IMO two western industries will do especially well, and I mentioned this in an earlier post. Those industries were information technology and health care (where I used medical devices as the example, and specifically the endovascular segment of this industry). Demographics in Western countries and increasing wealth in developing countries will lead to rapid growth in healthcare, and many life savings products and technologies. The technology base in healthcare is incredible right now to support new innovation, with gene structure information available and many new tools available to exploit that data base. Minimally innvasive technology forms a wonderful base for miniaturized chips and "machines" to be placed in the body for diagnostic and therapeutic purposes. In technololgy, there is the same type of opportunity in the sense of a wonderful existing base of technologies, tremendous opportunities to improve productivity in general industries by using these new technologyies, which is a key driver of improving GDP per capita. Asia is heavily involved both as a consumer and a producer. Both technology and healthcare are truely world wide markets.
In technololgy, there is the same type of opportunity in the sense of a wonderful existing base of technologies, tremendous opportunities to improve productivity in general industries by using these new technologyies, which is a key driver of improving GDP per capita. Asia is heavily involved both as a consumer and a producer. Both technology and healthcare are truely world wide markets.

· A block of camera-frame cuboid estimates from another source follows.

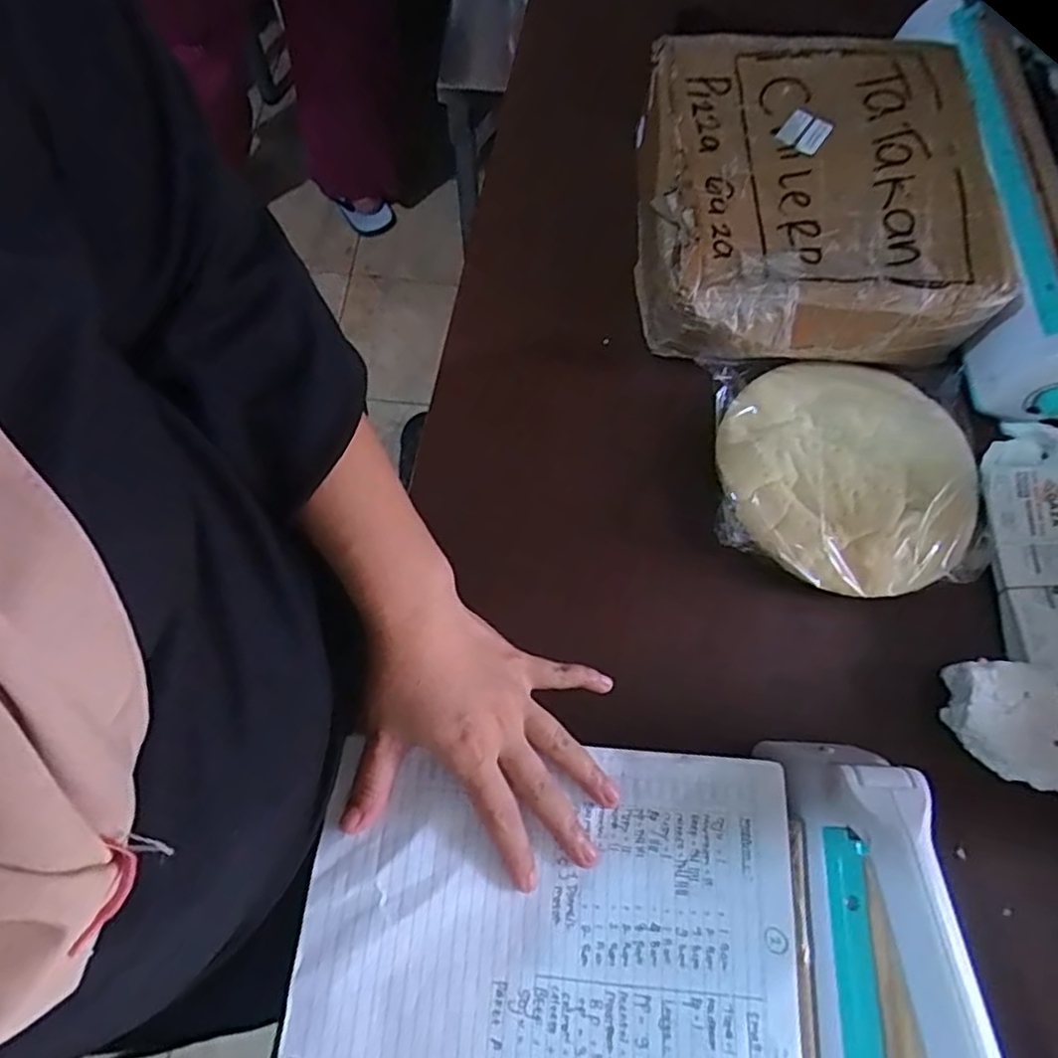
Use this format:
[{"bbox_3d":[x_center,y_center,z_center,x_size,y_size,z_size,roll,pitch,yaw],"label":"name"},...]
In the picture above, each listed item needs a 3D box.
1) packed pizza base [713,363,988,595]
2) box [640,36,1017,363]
[{"bbox_3d":[0.238,-0.046,0.513,0.190,0.014,0.179,6,69,1],"label":"packed pizza base"},{"bbox_3d":[0.218,-0.266,0.550,0.246,0.088,0.262,3,69,0],"label":"box"}]

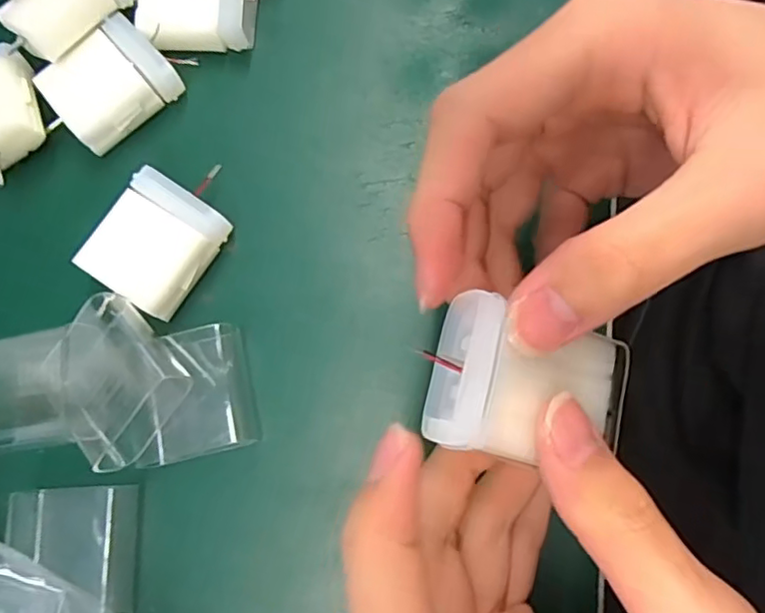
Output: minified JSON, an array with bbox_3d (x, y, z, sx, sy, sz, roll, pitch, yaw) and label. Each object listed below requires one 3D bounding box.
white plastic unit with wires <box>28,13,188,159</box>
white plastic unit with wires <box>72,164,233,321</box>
[{"bbox_3d":[-0.114,-0.093,0.251,0.047,0.015,0.043,-41,78,-7],"label":"white plastic unit with wires"},{"bbox_3d":[-0.085,-0.028,0.232,0.043,0.013,0.055,33,80,10],"label":"white plastic unit with wires"}]

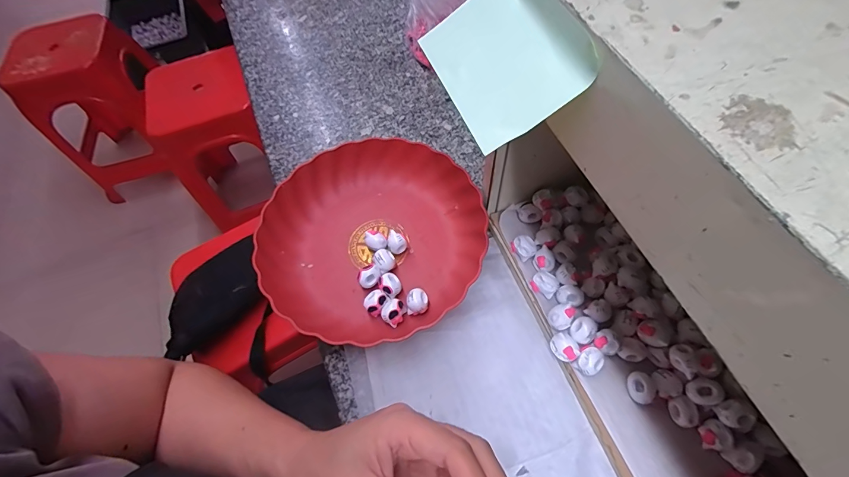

In the long run, we're all dead. John Maynard Keynes
Americans will sell their investments to cover their retirement and other spending. American companies, many of whom already receive half or more of their profits from doing business outside the US, will be bought be "foreign" investors, and thus have much more foreign ownership. Treasury bills will also continue to be bought by foreign investors, as long as the government has a plan to manage the annual deficit--which it does and it's laid out in the long term US budget projections--, the plan seems doable, and the plan is basically achieved over the years. Investors will simply not ignore the fact that the debt/GDP ratio for EU members is significantly higher than the US. If the US falters on its long term budget projections---well, that's a different story, and investors, such as me, will move more and more of our investments to the EU and Asia. But my view today is that capital account surpluses in the US will have no problem covering current account deficits--and what's wrong if the US simply maintains a ratio of Debt/GDP that is lower than the EU (and that means a lot more borrowing due to GDP growth), and what's wrong if these American companies that are so global anyway are owned more and more by people outside of America. This trend will not go on forever, but it will for quite a while.
Thoughts?
As to the current account deficit, I'll don't think I can add to how I responded to Jerome.